The renal denervation system OneShot received European CE mark clearance in February 2012 [Valigra L. Mass High Tech 2012]. Patients in its first-in-man [FIM] study (n=9) had baseline office SBP of 186±18 mm Hg and diastolic BP (DBP) of 91±14 mm Hg. The decrease in office SBP (155±19 mm Hg) and DBP (86±14 mm Hg) at 30 days was statistically significant (p<0.001; Figure 2) [Ormiston J et al. EuroPCR 2012]. The balloon was inflated to 1 atm for 2 minutes ablation of each side; irrigation cooling protected the nontreated region of the artery. Technical success was achieved in 8 of 9 patients. The only failure required minor reprogramming of the RF generator. The median total procedure time was 34 minutes; median fluoroscopy time was 8 minutes; median contrast volume 126 mL. No adverse events were reported.

Figure 2.

30-Day Outcomes from Covidien's OneShot Renal Denervation System.

DBP=diastolic blood pressure; SBP=systolic blood pressure.

The Vessix V2 renal denervation system also has received European CE Mark approval. This system uses a balloon catheter with bipolar RF electrodes, low pressure (<3 atm), and simultaneous energy delivery to all electrodes. Suitable for renal arteries of 3 to 7 mm, treatment time is 30 seconds using <1/2 to 1 watt. In the Vessix FIM trial (n=7), 30-day results demonstrated declines in SBP of −28 mm Hg and in DBP of −11 mm Hg (95% CI) [REDUCE-HTN pilot clinical trial. EuroPCR 2012]. The response rate (defined as a change in SBP and DBP) was 100%. This compared to a 1 month −19 mm Hg drop in SBP and a −9 mm Hg decline in DBP seen in the Symplicity HTN-1 trial (n=138). A multicenter, international Vessix study is currently underway [REDUCE-HTN; NCT01541865]. It is the first clinical trial to treat patients with accessory renal arteries.

Looking to the Future

According to Prof. Sievert, likely areas for future innovation include novel drugs, ultrasound, sound intervention, and radiation.

Nano particles are being developed (approximately 100 nanometers) to treat refractory hypertension. Biodegradable catheters have a paramagnetic core with polymeric coating and Botox B. The particles are injected into the renal artery and pulled inside the artery wall by a magnetic field. Two possible mechanisms include heat generated by the magnetic field or Botox released by the particles.

A catheter tipped with a balloon-sheathed microneedle is another innovation. It is guided and inflated in a manner similar to an angioplasty catheter but with far lower expansion pressures (2 atm).

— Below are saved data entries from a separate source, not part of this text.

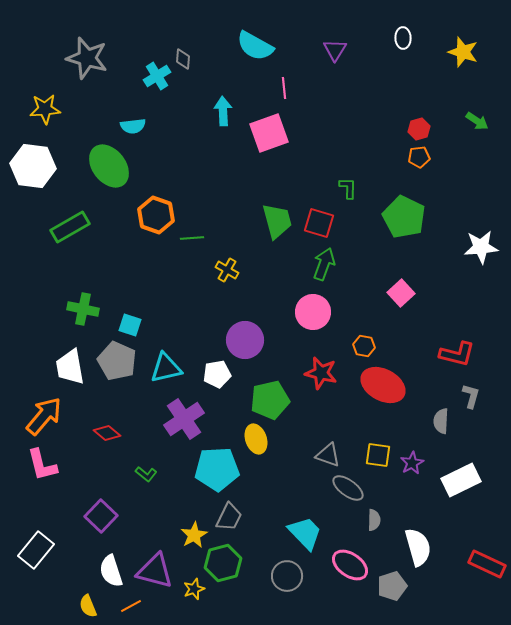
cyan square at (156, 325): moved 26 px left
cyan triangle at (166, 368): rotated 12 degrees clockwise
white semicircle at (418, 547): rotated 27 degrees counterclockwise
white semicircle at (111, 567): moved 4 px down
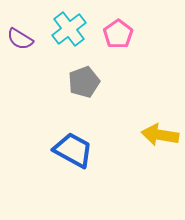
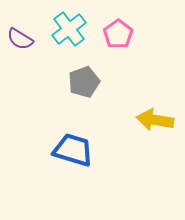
yellow arrow: moved 5 px left, 15 px up
blue trapezoid: rotated 12 degrees counterclockwise
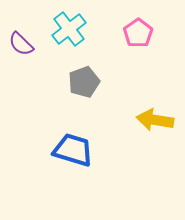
pink pentagon: moved 20 px right, 1 px up
purple semicircle: moved 1 px right, 5 px down; rotated 12 degrees clockwise
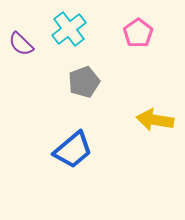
blue trapezoid: rotated 123 degrees clockwise
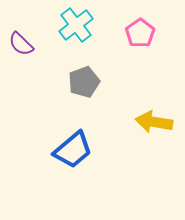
cyan cross: moved 7 px right, 4 px up
pink pentagon: moved 2 px right
yellow arrow: moved 1 px left, 2 px down
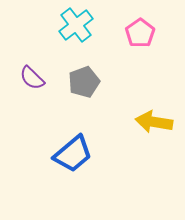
purple semicircle: moved 11 px right, 34 px down
blue trapezoid: moved 4 px down
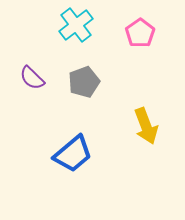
yellow arrow: moved 8 px left, 4 px down; rotated 120 degrees counterclockwise
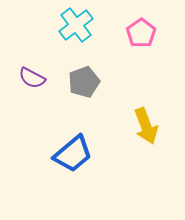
pink pentagon: moved 1 px right
purple semicircle: rotated 16 degrees counterclockwise
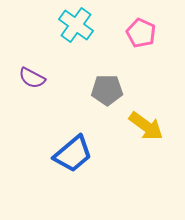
cyan cross: rotated 16 degrees counterclockwise
pink pentagon: rotated 12 degrees counterclockwise
gray pentagon: moved 23 px right, 8 px down; rotated 20 degrees clockwise
yellow arrow: rotated 33 degrees counterclockwise
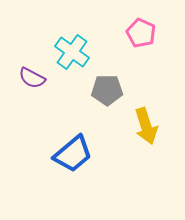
cyan cross: moved 4 px left, 27 px down
yellow arrow: rotated 36 degrees clockwise
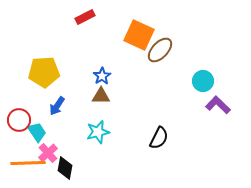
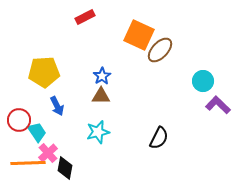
blue arrow: rotated 60 degrees counterclockwise
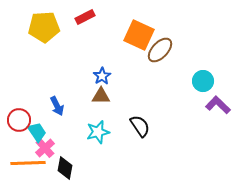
yellow pentagon: moved 45 px up
black semicircle: moved 19 px left, 12 px up; rotated 60 degrees counterclockwise
pink cross: moved 3 px left, 5 px up
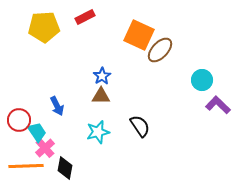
cyan circle: moved 1 px left, 1 px up
orange line: moved 2 px left, 3 px down
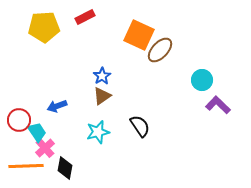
brown triangle: moved 1 px right; rotated 36 degrees counterclockwise
blue arrow: rotated 96 degrees clockwise
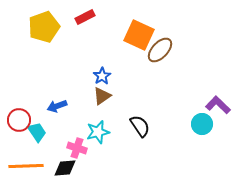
yellow pentagon: rotated 16 degrees counterclockwise
cyan circle: moved 44 px down
pink cross: moved 32 px right; rotated 30 degrees counterclockwise
black diamond: rotated 75 degrees clockwise
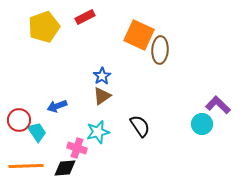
brown ellipse: rotated 40 degrees counterclockwise
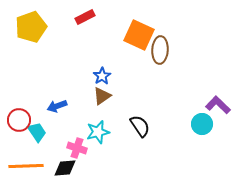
yellow pentagon: moved 13 px left
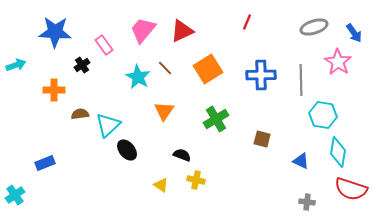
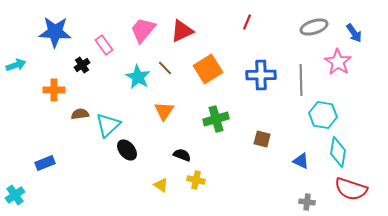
green cross: rotated 15 degrees clockwise
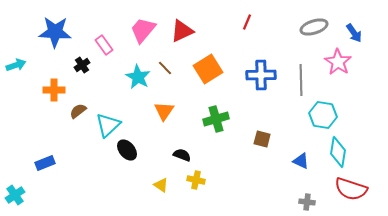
brown semicircle: moved 2 px left, 3 px up; rotated 30 degrees counterclockwise
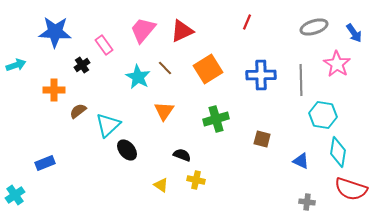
pink star: moved 1 px left, 2 px down
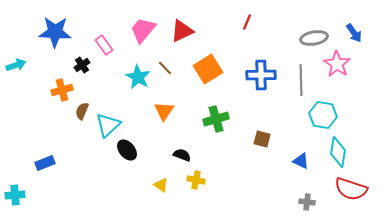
gray ellipse: moved 11 px down; rotated 8 degrees clockwise
orange cross: moved 8 px right; rotated 15 degrees counterclockwise
brown semicircle: moved 4 px right; rotated 30 degrees counterclockwise
cyan cross: rotated 30 degrees clockwise
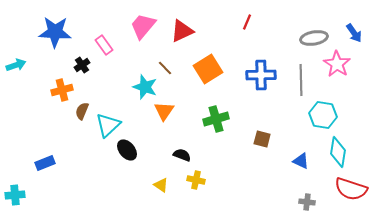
pink trapezoid: moved 4 px up
cyan star: moved 7 px right, 10 px down; rotated 10 degrees counterclockwise
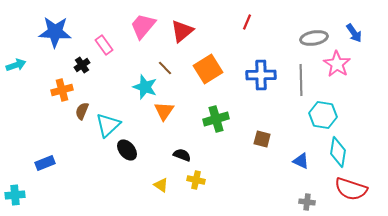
red triangle: rotated 15 degrees counterclockwise
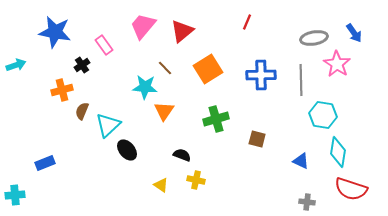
blue star: rotated 8 degrees clockwise
cyan star: rotated 15 degrees counterclockwise
brown square: moved 5 px left
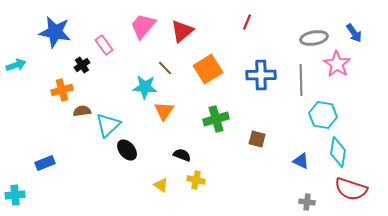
brown semicircle: rotated 60 degrees clockwise
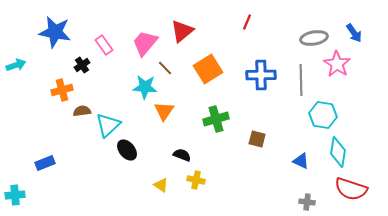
pink trapezoid: moved 2 px right, 17 px down
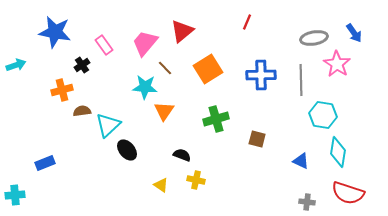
red semicircle: moved 3 px left, 4 px down
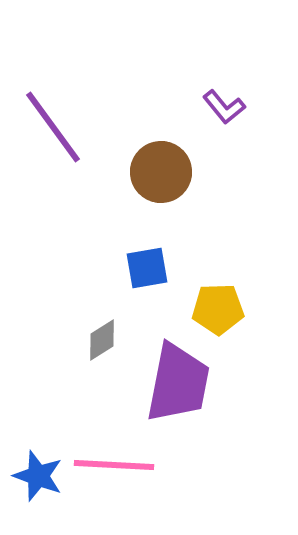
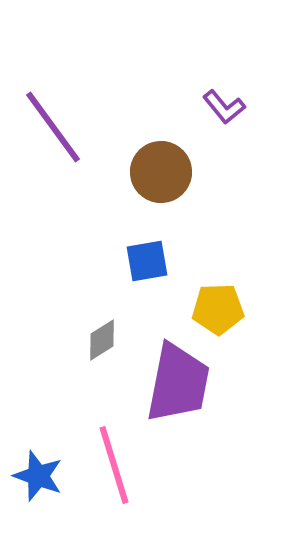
blue square: moved 7 px up
pink line: rotated 70 degrees clockwise
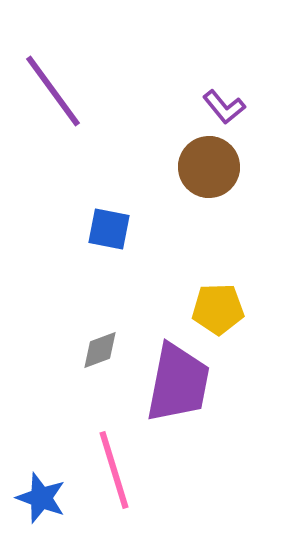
purple line: moved 36 px up
brown circle: moved 48 px right, 5 px up
blue square: moved 38 px left, 32 px up; rotated 21 degrees clockwise
gray diamond: moved 2 px left, 10 px down; rotated 12 degrees clockwise
pink line: moved 5 px down
blue star: moved 3 px right, 22 px down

The catheter deploys a microneedle into the adventitia, allowing drug delivery to the renal sympathetic nerve sheath. Catheters are available for >2 mm arteries.

A nonfocused ultrasound system for performing renal denervation in patients with resistant hypertension consists of an ultrasound transducer mounted inside a 6 F balloon catheter. The ultrasound creates heat within the surrounding structures and tissue, while cooled water in the balloon protects the endothelium against heat.

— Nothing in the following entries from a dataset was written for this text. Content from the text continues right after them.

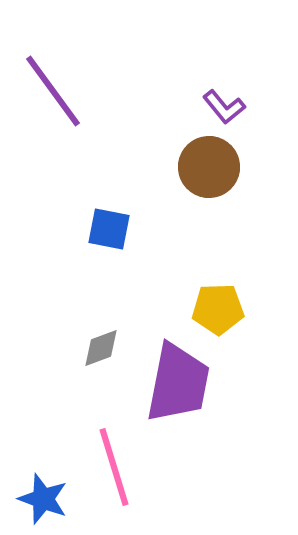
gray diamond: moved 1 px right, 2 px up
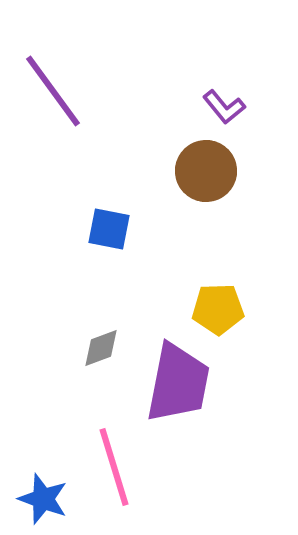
brown circle: moved 3 px left, 4 px down
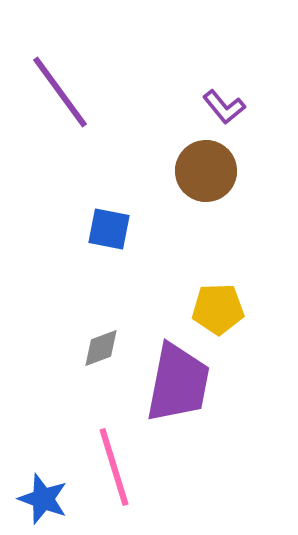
purple line: moved 7 px right, 1 px down
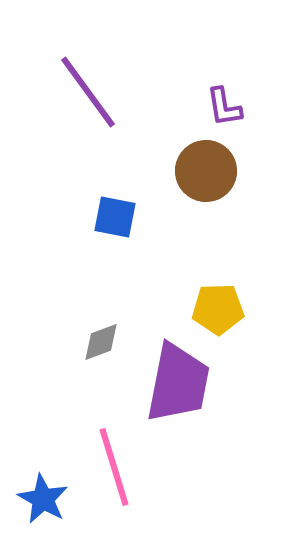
purple line: moved 28 px right
purple L-shape: rotated 30 degrees clockwise
blue square: moved 6 px right, 12 px up
gray diamond: moved 6 px up
blue star: rotated 9 degrees clockwise
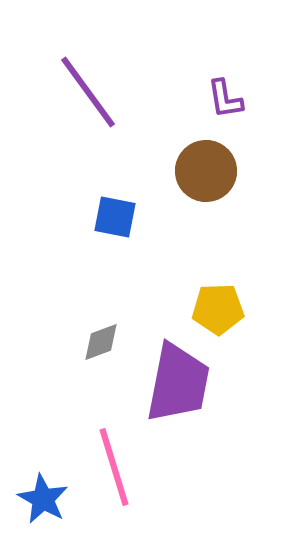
purple L-shape: moved 1 px right, 8 px up
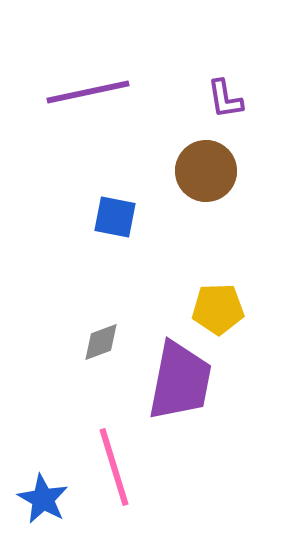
purple line: rotated 66 degrees counterclockwise
purple trapezoid: moved 2 px right, 2 px up
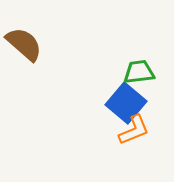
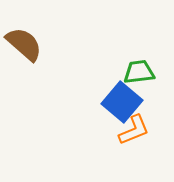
blue square: moved 4 px left, 1 px up
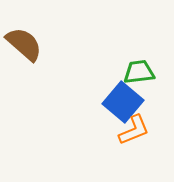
blue square: moved 1 px right
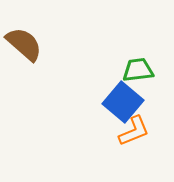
green trapezoid: moved 1 px left, 2 px up
orange L-shape: moved 1 px down
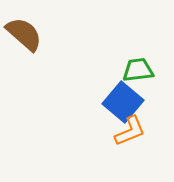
brown semicircle: moved 10 px up
orange L-shape: moved 4 px left
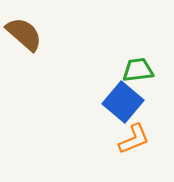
orange L-shape: moved 4 px right, 8 px down
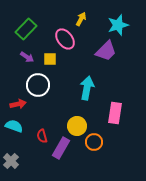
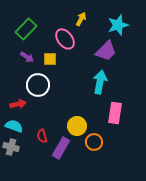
cyan arrow: moved 13 px right, 6 px up
gray cross: moved 14 px up; rotated 28 degrees counterclockwise
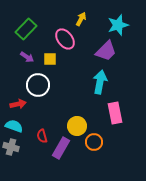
pink rectangle: rotated 20 degrees counterclockwise
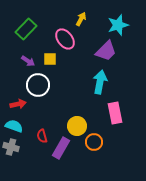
purple arrow: moved 1 px right, 4 px down
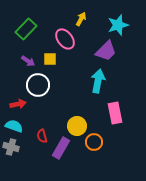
cyan arrow: moved 2 px left, 1 px up
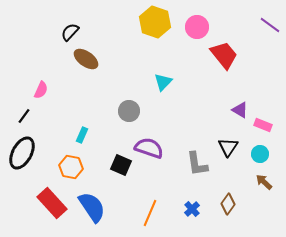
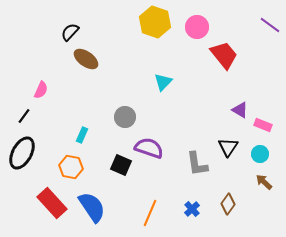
gray circle: moved 4 px left, 6 px down
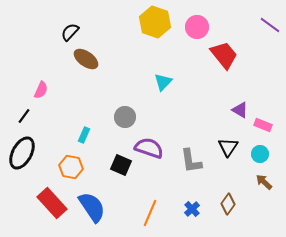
cyan rectangle: moved 2 px right
gray L-shape: moved 6 px left, 3 px up
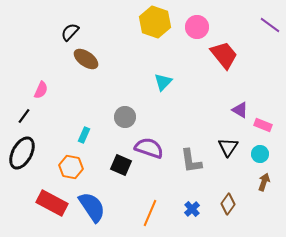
brown arrow: rotated 66 degrees clockwise
red rectangle: rotated 20 degrees counterclockwise
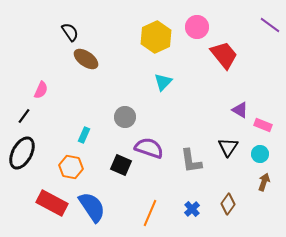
yellow hexagon: moved 1 px right, 15 px down; rotated 16 degrees clockwise
black semicircle: rotated 102 degrees clockwise
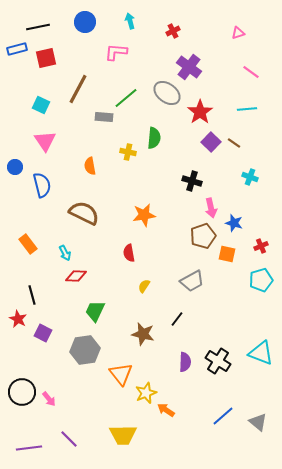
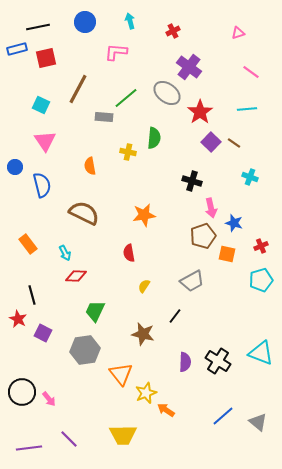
black line at (177, 319): moved 2 px left, 3 px up
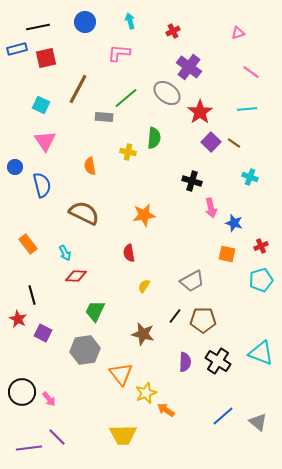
pink L-shape at (116, 52): moved 3 px right, 1 px down
brown pentagon at (203, 236): moved 84 px down; rotated 20 degrees clockwise
purple line at (69, 439): moved 12 px left, 2 px up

Other technologies under development include the Cardiosonic TIVUS System, with outcomes from a FIM trial expected in 2013, sound intervention, and radiation. Sound intervention does not require wall contact, and uses dosimetry-based “targeting” of nerves with 360 degrees of unfocused ultrasound and blood flow to keep the artery cool. The Beta-Cath 3.5F System delivers β-radiation, which offers potential “sparing” of endothelial injury, a localized effect, small sheath size, and a short procedure time of 5 to 8 minutes per artery [Waksman R. EuroPCR 2012].